Rust allows us to write code that is verified to be correct at compile time. I believe it is our responsibility to uphold the guarantees advertised by the language and not introduce unsafe blocks for a slight or even substantial performance improvement. I'm okay with being second best (or even in the top 5) if that means it's easier for me to sleep at night. I know what it's like to be a victim, and I love that Rust prioritizes safety and security.

The only place you should see unsafe in the source code is for Pin projections, as I believe it is important for us to write our own pin projections to verify their correctness as a community.

Epilogue

Thank you for taking the time to read this description. I know test coverage can be improved, and that's a priority of mine, but I appreciate your time and effort in reviewing this substantial PR. If anyone can confirm the existence of and/or pinpoint the source of a small but potential memory leak, I promise you will be the first to receive a via t-shirt if this framework becomes popular. I welcome your constructive feedback and insights.
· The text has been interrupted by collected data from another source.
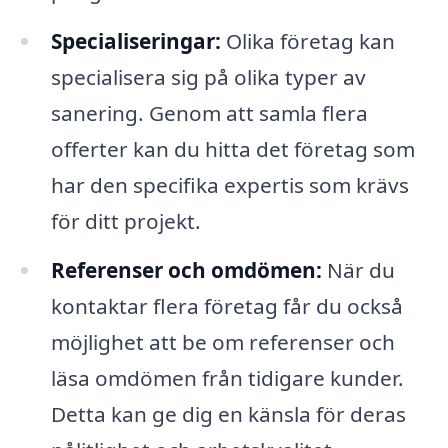
Specialiseringar:
Olika företag kan
specialisera sig på olika typer av
sanering. Genom att samla flera
offerter kan du hitta det företag som
har den specifika expertis som krävs
för ditt projekt.
Referenser och omdömen:
När du
kontaktar flera företag får du också
möjlighet att be om referenser och
läsa omdömen från tidigare kunder.
Detta kan ge dig en känsla för deras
Let's work together to make this project reach the potential that I believe it has!

You can find more traditional examples in this work-in-progress branch: https://github.com/zacharygolba/via/tree/refactor-simplified-examples/docs/examples.
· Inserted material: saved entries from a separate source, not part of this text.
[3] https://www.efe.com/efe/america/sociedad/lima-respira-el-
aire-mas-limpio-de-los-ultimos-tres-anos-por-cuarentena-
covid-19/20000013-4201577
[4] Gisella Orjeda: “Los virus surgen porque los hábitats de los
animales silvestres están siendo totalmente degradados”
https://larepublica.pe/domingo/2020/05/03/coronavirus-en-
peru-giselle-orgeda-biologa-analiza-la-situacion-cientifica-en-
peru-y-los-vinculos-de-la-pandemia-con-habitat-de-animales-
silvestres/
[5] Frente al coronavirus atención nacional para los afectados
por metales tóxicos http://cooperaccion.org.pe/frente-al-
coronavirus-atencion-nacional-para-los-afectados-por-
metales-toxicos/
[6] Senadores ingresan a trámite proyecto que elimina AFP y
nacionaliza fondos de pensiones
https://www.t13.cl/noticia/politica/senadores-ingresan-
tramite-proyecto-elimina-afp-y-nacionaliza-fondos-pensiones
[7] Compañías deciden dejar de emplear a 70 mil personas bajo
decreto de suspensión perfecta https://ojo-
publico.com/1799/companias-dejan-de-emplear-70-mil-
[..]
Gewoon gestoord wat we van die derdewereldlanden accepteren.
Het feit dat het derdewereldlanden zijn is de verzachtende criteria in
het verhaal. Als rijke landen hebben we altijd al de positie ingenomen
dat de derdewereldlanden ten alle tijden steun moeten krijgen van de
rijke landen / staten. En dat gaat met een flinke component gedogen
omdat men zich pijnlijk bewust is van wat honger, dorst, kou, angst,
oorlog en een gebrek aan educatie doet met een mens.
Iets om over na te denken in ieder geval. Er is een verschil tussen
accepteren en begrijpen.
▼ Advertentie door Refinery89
Stay tuned as I plan on adding some issues for features that didn't make it into this pull request over the next week.


Edit: From what I can tell, the memory leak in via-router has been fixed. There may be improvements to be made with regards to memory management but memory usage should be stable at this point.


Short-Term and Medium-Term Roadmap

Blocking the first release:

Nice to have for the first release:

Things to follow shortly after the first release:

zacharygolba commented 4 months ago

575f518 is my way of saying that I'm sorry (yes, I'm talking about at! and visit! 🤣). It is a bit verbose, but I think it is a good starting point to ensure that the code in via-router does what it is supposed to do. I'm also hopeful that it inspires the community to further improve the performance of the router.
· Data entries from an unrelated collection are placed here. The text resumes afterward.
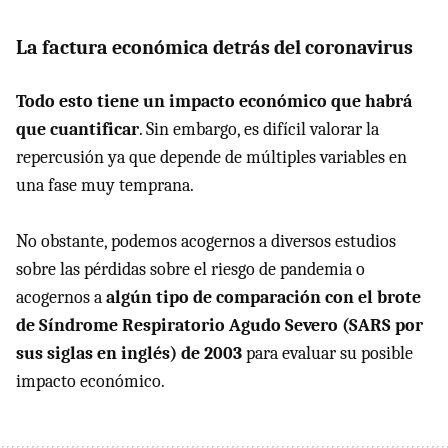
La factura económica detrás del coronavirus
Todo esto tiene un impacto económico que habrá
que cuantificar
. Sin embargo, es difícil valorar la
repercusión ya que depende de múltiples variables en
una fase muy temprana.
No obstante, podemos acogernos a diversos estudios
sobre las pérdidas sobre el riesgo de pandemia o
acogernos a
algún tipo de comparación con el brote
de Síndrome Respiratorio Agudo Severo (SARS por
sus siglas en inglés) de 2003
para evaluar su posible
impacto económico.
zacharygolba commented 2 months ago

Considering the progress made in #11 and #9, here is short summary of what is preventing this PR from merging and the first version of Via from being released.

Things to follow shortly after the first release:

zacharygolba commented 2 months ago

If you want to try out Via and want to know what branch you should specify in your Cargo.toml, use refactor-app-service for now.

Examples: https://github.com/zacharygolba/via/tree/refactor-app-service/docs/examples

Sorry in advance for the empty error-handling example. Check out main.rs of the blog-api example (formerly know as advanced-blog) if your curious to see how error handling works.

zacharygolba commented 2 months ago

I'm considering refactoring the error module and replacing the custom type with an extension trait that works seamlessly with std::error::Error and also serde::Serialize if the json feature flag is enabled.

zacharygolba commented 4 weeks ago

The FlatMap task could be a Fold. However, I like the idea of FlatMap since the input and output type would always be Bytes. We could borrow some of the logic in the implementation of Buffered to ensure that whatever is returned from the map fn will be flattened to 8KB chunks. I do like the idea of supporting local state for the map function similar to the accumulator argument passed to fold. In my opinion, that would allow the vast majority of use-cases to benefit from a statically-dispatched body. For all other use-cases, the http-body-util crate can be used in combination with AnyBody::Box(BoxBody). Once implemented, the AnyBody enum can be marked as non_exhaustive.